▶ [DIRECTIONS]
Can you reproduce, word for word, the stretch of the entries below from the line containing "Product Qunatity" through the final line of the entries, including both of those lines and nothing else?

########

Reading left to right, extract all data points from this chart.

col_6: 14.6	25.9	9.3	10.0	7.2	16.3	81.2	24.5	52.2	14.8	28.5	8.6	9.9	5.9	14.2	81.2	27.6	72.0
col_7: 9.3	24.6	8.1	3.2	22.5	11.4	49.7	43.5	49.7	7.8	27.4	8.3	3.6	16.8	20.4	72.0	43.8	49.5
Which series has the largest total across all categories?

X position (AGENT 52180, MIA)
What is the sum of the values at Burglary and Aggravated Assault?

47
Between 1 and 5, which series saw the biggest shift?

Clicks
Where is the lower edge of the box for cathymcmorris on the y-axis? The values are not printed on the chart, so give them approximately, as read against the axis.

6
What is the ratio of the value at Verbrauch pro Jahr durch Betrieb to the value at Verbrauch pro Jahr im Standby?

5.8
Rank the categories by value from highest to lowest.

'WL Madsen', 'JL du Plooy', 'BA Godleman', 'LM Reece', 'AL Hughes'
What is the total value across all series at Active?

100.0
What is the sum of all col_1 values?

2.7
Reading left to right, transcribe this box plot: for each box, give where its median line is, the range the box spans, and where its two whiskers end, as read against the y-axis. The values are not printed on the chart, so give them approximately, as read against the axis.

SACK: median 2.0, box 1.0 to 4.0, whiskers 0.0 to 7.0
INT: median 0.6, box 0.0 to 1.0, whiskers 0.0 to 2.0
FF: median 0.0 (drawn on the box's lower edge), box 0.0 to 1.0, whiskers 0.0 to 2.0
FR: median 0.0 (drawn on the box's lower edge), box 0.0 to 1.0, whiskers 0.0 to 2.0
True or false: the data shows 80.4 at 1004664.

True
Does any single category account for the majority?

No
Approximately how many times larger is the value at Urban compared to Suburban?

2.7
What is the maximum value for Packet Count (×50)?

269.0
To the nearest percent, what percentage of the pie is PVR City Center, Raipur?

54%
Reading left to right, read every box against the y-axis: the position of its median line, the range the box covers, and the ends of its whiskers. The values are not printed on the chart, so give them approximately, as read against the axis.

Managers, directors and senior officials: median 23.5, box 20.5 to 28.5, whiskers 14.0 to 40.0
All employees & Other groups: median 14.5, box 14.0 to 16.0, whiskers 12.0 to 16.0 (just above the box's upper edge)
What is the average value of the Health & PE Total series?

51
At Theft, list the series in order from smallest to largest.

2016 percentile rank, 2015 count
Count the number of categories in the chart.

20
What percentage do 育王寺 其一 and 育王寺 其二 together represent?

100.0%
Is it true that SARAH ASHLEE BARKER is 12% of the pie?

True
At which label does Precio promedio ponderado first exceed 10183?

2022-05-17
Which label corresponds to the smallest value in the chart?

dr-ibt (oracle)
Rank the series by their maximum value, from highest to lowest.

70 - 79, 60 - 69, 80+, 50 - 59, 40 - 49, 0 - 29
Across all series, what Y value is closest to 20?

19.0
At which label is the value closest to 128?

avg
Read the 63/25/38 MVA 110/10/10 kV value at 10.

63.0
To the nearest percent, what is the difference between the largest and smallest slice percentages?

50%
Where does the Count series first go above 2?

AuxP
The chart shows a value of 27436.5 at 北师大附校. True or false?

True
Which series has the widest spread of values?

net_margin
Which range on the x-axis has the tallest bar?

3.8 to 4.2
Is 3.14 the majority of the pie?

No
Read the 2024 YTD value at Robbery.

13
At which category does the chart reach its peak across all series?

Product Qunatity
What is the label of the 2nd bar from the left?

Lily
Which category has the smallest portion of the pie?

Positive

########

▶ [ANSWER TO THIS TASK]
Product Qunatity
What is the label of the 2nd bar from the left?

Lily
Which category has the smallest portion of the pie?

Positive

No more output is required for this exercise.